(Instrucciones de la tarea) ¿Puedes reproducir sin ningún cambio, y sin añadir nada más, el tramo del material que va desde la línea que contiene "Please work out" hasta la línea que contiene "0.005774, 0.254066, 0.676778]]", ambas incluidas?

━━━━━ Datos de origen ━━━━━

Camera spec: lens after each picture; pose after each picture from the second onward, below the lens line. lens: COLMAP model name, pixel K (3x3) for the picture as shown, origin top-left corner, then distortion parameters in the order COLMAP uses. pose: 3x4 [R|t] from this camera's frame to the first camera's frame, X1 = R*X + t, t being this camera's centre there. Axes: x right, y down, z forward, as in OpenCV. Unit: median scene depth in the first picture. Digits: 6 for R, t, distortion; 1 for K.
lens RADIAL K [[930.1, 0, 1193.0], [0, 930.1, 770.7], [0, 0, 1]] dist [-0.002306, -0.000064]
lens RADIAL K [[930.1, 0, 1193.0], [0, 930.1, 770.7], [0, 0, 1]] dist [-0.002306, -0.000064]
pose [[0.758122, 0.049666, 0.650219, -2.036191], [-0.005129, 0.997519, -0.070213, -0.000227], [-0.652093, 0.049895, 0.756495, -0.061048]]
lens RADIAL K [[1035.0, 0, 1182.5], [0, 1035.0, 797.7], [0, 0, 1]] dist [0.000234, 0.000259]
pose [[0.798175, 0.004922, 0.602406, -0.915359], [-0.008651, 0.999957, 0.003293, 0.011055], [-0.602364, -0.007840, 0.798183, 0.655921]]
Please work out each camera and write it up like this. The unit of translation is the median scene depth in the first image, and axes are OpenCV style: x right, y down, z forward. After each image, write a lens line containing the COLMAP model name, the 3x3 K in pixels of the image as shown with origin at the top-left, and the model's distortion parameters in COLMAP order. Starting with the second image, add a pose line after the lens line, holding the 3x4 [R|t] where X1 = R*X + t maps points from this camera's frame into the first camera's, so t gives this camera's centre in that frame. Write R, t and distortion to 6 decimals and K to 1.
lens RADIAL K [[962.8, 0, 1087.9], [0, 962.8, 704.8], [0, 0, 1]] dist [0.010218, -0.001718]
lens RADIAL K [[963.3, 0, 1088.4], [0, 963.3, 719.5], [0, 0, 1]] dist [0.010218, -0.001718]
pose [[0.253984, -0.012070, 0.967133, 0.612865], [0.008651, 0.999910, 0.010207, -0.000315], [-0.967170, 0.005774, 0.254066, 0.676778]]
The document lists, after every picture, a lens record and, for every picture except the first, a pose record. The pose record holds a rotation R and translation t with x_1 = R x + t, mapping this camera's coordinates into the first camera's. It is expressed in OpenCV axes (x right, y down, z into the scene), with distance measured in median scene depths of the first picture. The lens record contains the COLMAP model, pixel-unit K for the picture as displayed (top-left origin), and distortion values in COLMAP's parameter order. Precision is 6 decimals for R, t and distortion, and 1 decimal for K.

━━━━━

(Problema resuelto)
Please work out each camera and write it up like this. The unit of translation is the median scene depth in the first image, and axes are OpenCV style: x right, y down, z forward. After each image, write a lens line containing the COLMAP model name, the 3x3 K in pixels of the image as shown with origin at the top-left, and the model's distortion parameters in COLMAP order. Starting with the second image, add a pose line after the lens line, holding the 3x4 [R|t] where X1 = R*X + t maps points from this camera's frame into the first camera's, so t gives this camera's centre in that frame. Write R, t and distortion to 6 decimals and K to 1.
lens RADIAL K [[962.8, 0, 1087.9], [0, 962.8, 704.8], [0, 0, 1]] dist [0.010218, -0.001718]
lens RADIAL K [[963.3, 0, 1088.4], [0, 963.3, 719.5], [0, 0, 1]] dist [0.010218, -0.001718]
pose [[0.253984, -0.012070, 0.967133, 0.612865], [0.008651, 0.999910, 0.010207, -0.000315], [-0.967170, 0.005774, 0.254066, 0.676778]]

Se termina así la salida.